DATA EXTRACT: Begin

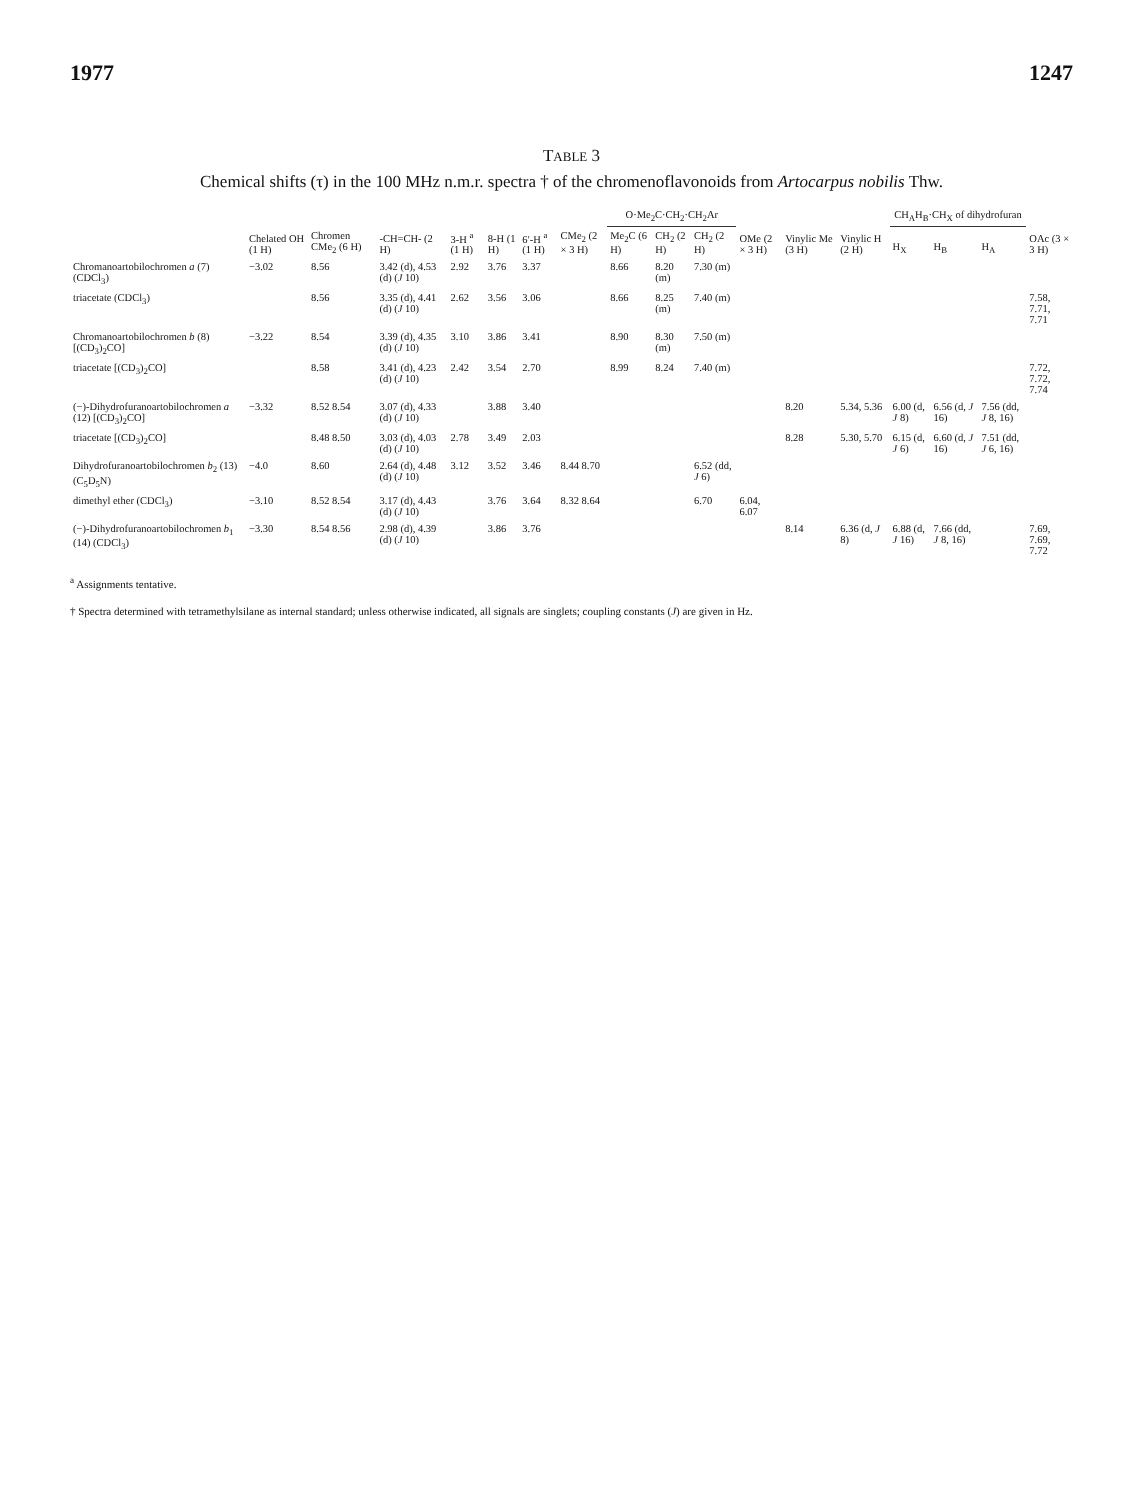1977 1247
TABLE 3
Chemical shifts (τ) in the 100 MHz n.m.r. spectra † of the chromenoflavonoids from Artocarpus nobilis Thw.
| | Chelated OH (1 H) | Chromen CMe<sub>2</sub> (6 H) | -CH=CH- (2 H) | 3-H <sup>a</sup> (1 H) | 8-H (1 H) | 6′-H <sup>a</sup> (1 H) | CMe<sub>2</sub> (2 × 3 H) | O·Me<sub>2</sub>C·CH<sub>2</sub>·CH<sub>2</sub>Ar | | | OMe (2 × 3 H) | Vinylic Me (3 H) | Vinylic H (2 H) | CH<sub>A</sub>H<sub>B</sub>·CH<sub>X</sub> of dihydrofuran | | | OAc (3 × 3 H) |
| --- | --- | --- | --- | --- | --- | --- | --- | --- | --- | --- | --- | --- | --- | --- | --- | --- | --- |
| | | | | | | | | Me<sub>2</sub>C (6 H) | CH<sub>2</sub> (2 H) | CH<sub>2</sub> (2 H) | | | | H<sub>X</sub> | H<sub>B</sub> | H<sub>A</sub> | |
| Chromanoartobilochromen a (7) (CDCl<sub>3</sub>) | −3.02 | 8.56 | 3.42 (d), 4.53 (d) ( J 10) | 2.92 | 3.76 | 3.37 | | 8.66 | 8.20 (m) | 7.30 (m) | | | | | | | |
| triacetate (CDCl<sub>3</sub>) | | 8.56 | 3.35 (d), 4.41 (d) ( J 10) | 2.62 | 3.56 | 3.06 | | 8.66 | 8.25 (m) | 7.40 (m) | | | | | | | 7.58, 7.71, 7.71 |
| Chromanoartobilochromen b (8) [(CD<sub>3</sub>)<sub>2</sub>CO] | −3.22 | 8.54 | 3.39 (d), 4.35 (d) ( J 10) | 3.10 | 3.86 | 3.41 | | 8.90 | 8.30 (m) | 7.50 (m) | | | | | | | |
| triacetate [(CD<sub>3</sub>)<sub>2</sub>CO] | | 8.58 | 3.41 (d), 4.23 (d) ( J 10) | 2.42 | 3.54 | 2.70 | | 8.99 | 8.24 | 7.40 (m) | | | | | | | 7.72, 7.72, 7.74 |
| (−)-Dihydrofuranoartobilochromen a (12) [(CD<sub>3</sub>)<sub>2</sub>CO] | −3.32 | 8.52 8.54 | 3.07 (d), 4.33 (d) ( J 10) | | 3.88 | 3.40 | | | | | | 8.20 | 5.34, 5.36 | 6.00 (d, J 8) | 6.56 (d, J 16) | 7.56 (dd, J 8, 16) | |
| triacetate [(CD<sub>3</sub>)<sub>2</sub>CO] | | 8.48 8.50 | 3.03 (d), 4.03 (d) ( J 10) | 2.78 | 3.49 | 2.03 | | | | | | 8.28 | 5.30, 5.70 | 6.15 (d, J 6) | 6.60 (d, J 16) | 7.51 (dd, J 6, 16) | |
| Dihydrofuranoartobilochromen b<sub>2</sub> (13) (C<sub>5</sub>D<sub>5</sub>N) | −4.0 | 8.60 | 2.64 (d), 4.48 (d) ( J 10) | 3.12 | 3.52 | 3.46 | 8.44 8.70 | | | 6.52 (dd, J 6) | | | | | | | |
| dimethyl ether (CDCl<sub>3</sub>) | −3.10 | 8.52 8.54 | 3.17 (d), 4.43 (d) ( J 10) | | 3.76 | 3.64 | 8.32 8.64 | | | 6.70 | 6.04, 6.07 | | | | | | |
| (−)-Dihydrofuranoartobilochromen b<sub>1</sub> (14) (CDCl<sub>3</sub>) | −3.30 | 8.54 8.56 | 2.98 (d), 4.39 (d) ( J 10) | | 3.86 | 3.76 | | | | | | 8.14 | 6.36 (d, J 8) | 6.88 (d, J 16) | 7.66 (dd, J 8, 16) | | 7.69, 7.69, 7.72 |
<sup>a</sup> Assignments tentative.
† Spectra determined with tetramethylsilane as internal standard; unless otherwise indicated, all signals are singlets; coupling constants (J) are given in Hz.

DATA EXTRACT: End

Give again, word for word, every line from the one holding "<sup>a</sup> Assignments tentative." to the end of the data.

## WRITTEN REPLY
<sup>a</sup> Assignments tentative.
† Spectra determined with tetramethylsilane as internal standard; unless otherwise indicated, all signals are singlets; coupling constants (J) are given in Hz.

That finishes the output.